*** Opening of EXTRACTED DATA ***
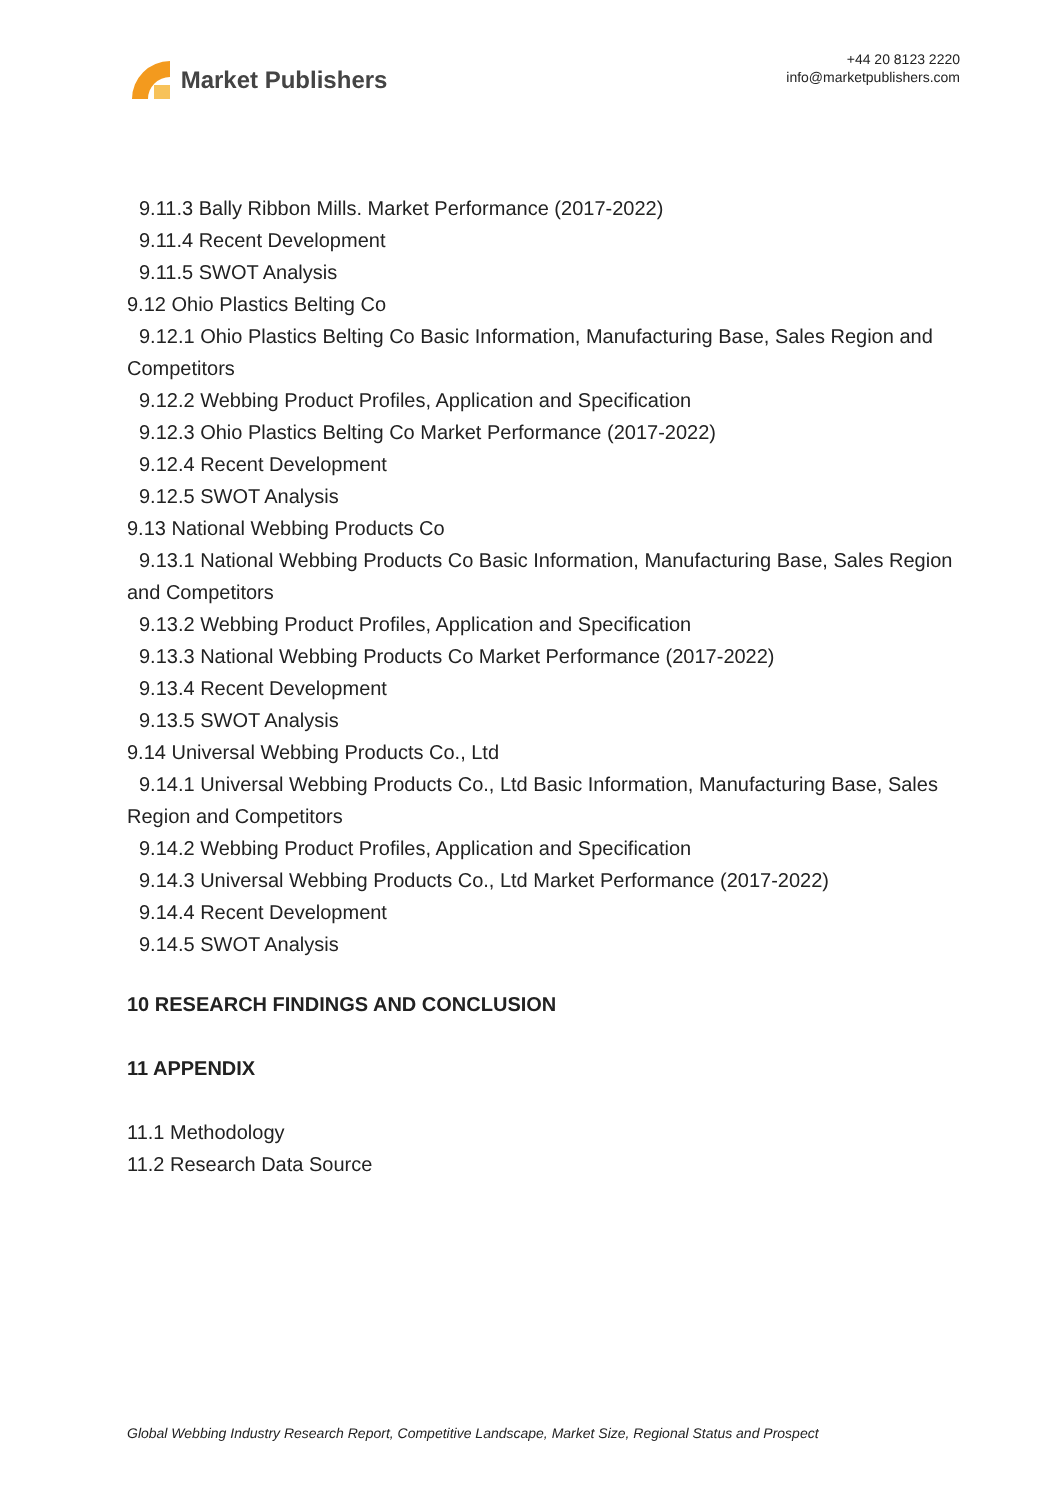Market Publishers
+44 20 8123 2220
info@marketpublishers.com
9.11.3 Bally Ribbon Mills. Market Performance (2017-2022)
9.11.4 Recent Development
9.11.5 SWOT Analysis
9.12 Ohio Plastics Belting Co
9.12.1 Ohio Plastics Belting Co Basic Information, Manufacturing Base, Sales Region and Competitors
9.12.2 Webbing Product Profiles, Application and Specification
9.12.3 Ohio Plastics Belting Co Market Performance (2017-2022)
9.12.4 Recent Development
9.12.5 SWOT Analysis
9.13 National Webbing Products Co
9.13.1 National Webbing Products Co Basic Information, Manufacturing Base, Sales Region and Competitors
9.13.2 Webbing Product Profiles, Application and Specification
9.13.3 National Webbing Products Co Market Performance (2017-2022)
9.13.4 Recent Development
9.13.5 SWOT Analysis
9.14 Universal Webbing Products Co., Ltd
9.14.1 Universal Webbing Products Co., Ltd Basic Information, Manufacturing Base, Sales Region and Competitors
9.14.2 Webbing Product Profiles, Application and Specification
9.14.3 Universal Webbing Products Co., Ltd Market Performance (2017-2022)
9.14.4 Recent Development
9.14.5 SWOT Analysis
10 RESEARCH FINDINGS AND CONCLUSION
11 APPENDIX
11.1 Methodology
11.2 Research Data Source
Global Webbing Industry Research Report, Competitive Landscape, Market Size, Regional Status and Prospect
*** Close of EXTRACTED DATA ***
• [TASK TO CARRY OUT] Return the line that contains "11 APPENDIX", along with every line after it in the data above, exactly and with nothing else.

• [FINISHED TASK]
11 APPENDIX
11.1 Methodology
11.2 Research Data Source
Global Webbing Industry Research Report, Competitive Landscape, Market Size, Regional Status and Prospect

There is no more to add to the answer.